Derek’s brows pinched together as though to hold back his menace. He scrubbed an open hand against his face, but it couldn’t siphon the emotion. “Too much to talk about.”

“Talking?” She didn’t hide her skepticism. She lit a woman up. Exposed them. If the consequences were merely a chat, why were they out in BFE?

“You took it upon yourself to question Bianca, who you know nothing about, without me.” He flung his hands wide, measuring the problem. The hard chest she’d pressed against earlier rose and fell rapidly. The cotton of his shirt strained. She knew the feeling.

“She found me. What was I supposed to do?”

“You couldn’t have just made nice with her until I got back?”

“You couldn’t have warned me my hands might be on fucking fire when she was around?”

He rocked on his heels, an unbidden reaction to the invisible slap, and then slowly dropped his hands to his side.

“Yeah. Want to explain how my formerly-normal hands—that now turn to ice around soul magic users—pulled some seventh-circle shit next to Bianca?”

He wrapped a hand around his nape.

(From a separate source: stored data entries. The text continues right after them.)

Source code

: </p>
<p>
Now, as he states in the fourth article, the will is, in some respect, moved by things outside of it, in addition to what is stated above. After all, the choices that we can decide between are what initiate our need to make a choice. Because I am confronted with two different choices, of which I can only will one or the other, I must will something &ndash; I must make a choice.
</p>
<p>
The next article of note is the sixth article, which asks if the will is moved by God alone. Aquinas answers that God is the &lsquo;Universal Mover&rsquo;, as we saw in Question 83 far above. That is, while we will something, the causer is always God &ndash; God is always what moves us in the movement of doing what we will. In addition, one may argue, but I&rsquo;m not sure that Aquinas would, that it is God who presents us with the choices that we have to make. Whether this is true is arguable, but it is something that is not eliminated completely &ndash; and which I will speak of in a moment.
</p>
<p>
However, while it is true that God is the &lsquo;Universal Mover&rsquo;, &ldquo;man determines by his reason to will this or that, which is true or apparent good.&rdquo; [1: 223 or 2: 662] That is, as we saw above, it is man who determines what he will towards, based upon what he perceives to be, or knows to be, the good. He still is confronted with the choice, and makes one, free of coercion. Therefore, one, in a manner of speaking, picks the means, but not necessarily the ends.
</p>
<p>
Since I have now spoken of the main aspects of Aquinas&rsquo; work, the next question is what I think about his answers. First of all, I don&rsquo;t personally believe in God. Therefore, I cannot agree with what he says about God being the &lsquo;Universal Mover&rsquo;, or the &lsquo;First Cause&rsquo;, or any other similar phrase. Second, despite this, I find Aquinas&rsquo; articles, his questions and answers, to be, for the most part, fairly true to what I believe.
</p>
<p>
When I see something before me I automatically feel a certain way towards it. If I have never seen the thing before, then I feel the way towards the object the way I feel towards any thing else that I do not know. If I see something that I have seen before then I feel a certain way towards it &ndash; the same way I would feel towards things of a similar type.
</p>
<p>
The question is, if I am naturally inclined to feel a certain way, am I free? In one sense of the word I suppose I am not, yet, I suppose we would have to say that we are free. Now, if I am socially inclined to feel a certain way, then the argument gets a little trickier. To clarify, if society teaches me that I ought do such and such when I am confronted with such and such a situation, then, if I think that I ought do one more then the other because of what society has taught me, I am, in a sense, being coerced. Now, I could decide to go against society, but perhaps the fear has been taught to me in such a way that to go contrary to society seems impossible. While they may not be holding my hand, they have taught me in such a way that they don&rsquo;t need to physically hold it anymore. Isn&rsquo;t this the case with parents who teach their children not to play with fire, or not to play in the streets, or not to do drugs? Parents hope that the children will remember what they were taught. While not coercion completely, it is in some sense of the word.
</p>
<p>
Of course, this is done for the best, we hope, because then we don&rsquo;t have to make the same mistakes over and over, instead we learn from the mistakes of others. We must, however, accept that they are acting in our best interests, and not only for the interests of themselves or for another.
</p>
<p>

It wasn’t going to warm his brain stem or generate better answers, but Callie kept that to herself. The move jutted his elbow in the air like a leather-clad flag. As long as it wasn’t a rallying signal, she’d wait. “Well? Any bright ideas there?”

“It’s the same thing as last time.” Regret twisted his features.

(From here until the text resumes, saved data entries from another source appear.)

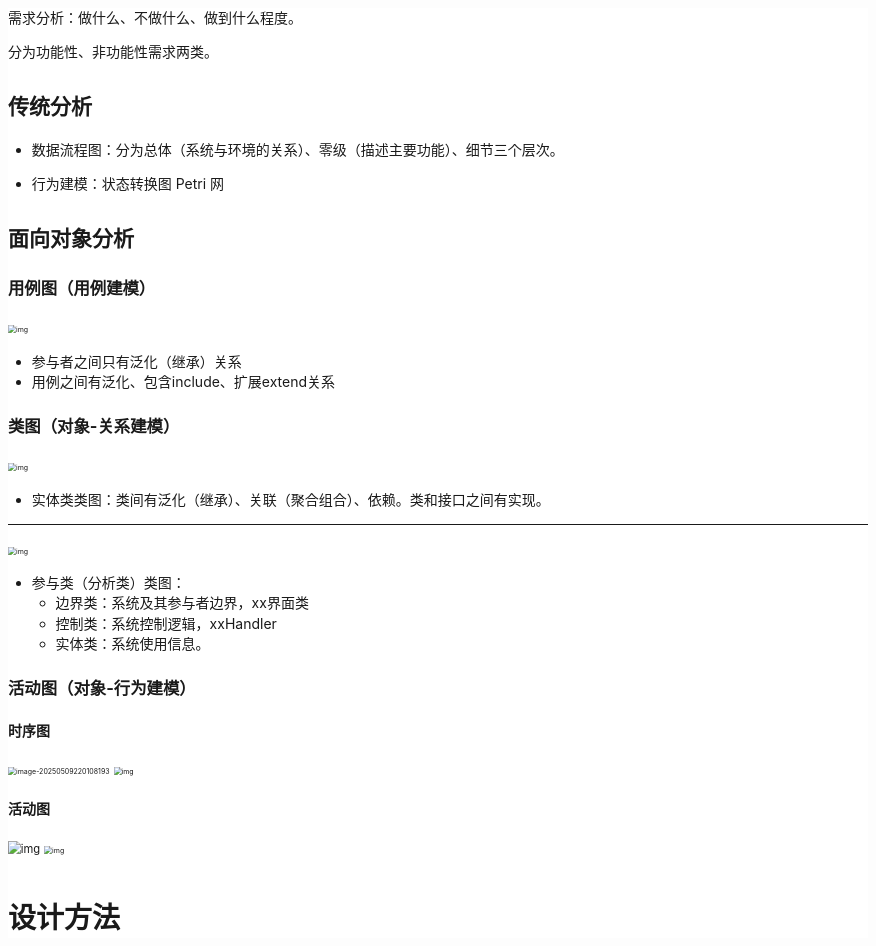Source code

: 需求分析：做什么、不做什么、做到什么程度。

分为功能性、非功能性需求两类。

## 传统分析

- 数据流程图：分为总体（系统与环境的关系）、零级（描述主要功能）、细节三个层次。

- 行为建模：状态转换图 Petri 网

## 面向对象分析

### 用例图（用例建模）

<img src="https://img2023.cnblogs.com/blog/2518308/202305/2518308-20230508183405083-694565082.png" alt="img" style="zoom:50%;" />

- 参与者之间只有泛化（继承）关系
- 用例之间有泛化、包含include、扩展extend关系

### 类图（对象-关系建模）

<img src="https://pub-9e727eae11e040a4aa2b1feedc2608d2.r2.dev/PicGo/2518308-20230508190511869-1015084285.png" alt="img" style="zoom:50%;" />

- 实体类类图：类间有泛化（继承）、关联（聚合组合）、依赖。类和接口之间有实现。

------

<img src="https://pub-9e727eae11e040a4aa2b1feedc2608d2.r2.dev/PicGo/2518308-20230508183323424-1524786895.png" alt="img" style="zoom:50%;" />

- 参与类（分析类）类图：
  - 边界类：系统及其参与者边界，xx界面类
  - 控制类：系统控制逻辑，xxHandler
  - 实体类：系统使用信息。

### 活动图（对象-行为建模）

#### 时序图

<img src="https://pub-9e727eae11e040a4aa2b1feedc2608d2.r2.dev/PicGo/image-20250509220108193.png" alt="image-20250509220108193" style="zoom:50%;" />

<img src="https://pub-9e727eae11e040a4aa2b1feedc2608d2.r2.dev/PicGo/2518308-20230508190542460-1232279932.png" alt="img" style="zoom:50%;" />

#### 活动图

<img src="https://pub-9e727eae11e040a4aa2b1feedc2608d2.r2.dev/PicGo/v2-2219e76c264b835778365af494a2c887_1440w.jpg" alt="img" style="zoom: 80%;" />

<img src="https://pub-9e727eae11e040a4aa2b1feedc2608d2.r2.dev/PicGo/2518308-20230508183431532-1286422022.png" alt="img" style="zoom:50%;" />



# 设计方法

The big man winced, and her chest tightened, but that didn’t change the situation. Her voice lost its edge. “I’m going to need more than that, Derek.”

He nodded. “Can we go inside first?”

None of the small adobe buildings surrounding them looked particularly inviting. “Where exactly?”

He hiked a thumb toward the building behind him. “Maria’s.”

The restaurant name was familiar, but she never had reason to spend time in the city’s outer edges. The little restaurant was more akin to a home from the outside, but as they neared it she saw there was a hand-painted sign on the door reading: Maria’s Cantina.

A woman not much older than Callie led them down two sets of stairs and past whitewashed walls covered with license plates and painting of cowboys with ten-gallon hats to a table with tile inlay. She handed over two laminated menus. “What can I get you to drink? House margarita?”

Callie’s stomach rebelled at even the mention. “Water’s fine.”

The hint of a smile played at the corner of Derek’s mouth. “House is fine for me. Rocks. No salt.”

The waitress snatched a leftover newspaper from their table and then left quickly to fetch their drinks. She didn’t need to see the headline to know police had found another body missing hands. Fucking Ford and his threats. They followed her even to down-home restaurants on the outskirts of town.

Callie fought to stay in the moment. “I didn’t peg you as a margarita man.” Her judgment was real. Last time he’d ordered one, he hadn’t taken a sip.

“It’s the best drink they’ve got. Plus, it’s become a tequila kind of night.”

In the hierarchy of booze-as-medicine-for-emotional-woes, it clearly went beer, wine, rum, vodka, tequila, and then whiskey. However, depending on your defining experiences, one could, possibly, swap the top three into almost any order. Regardless, Derek was bypassing the beer and going straight to the hard stuff, and that didn’t bode well.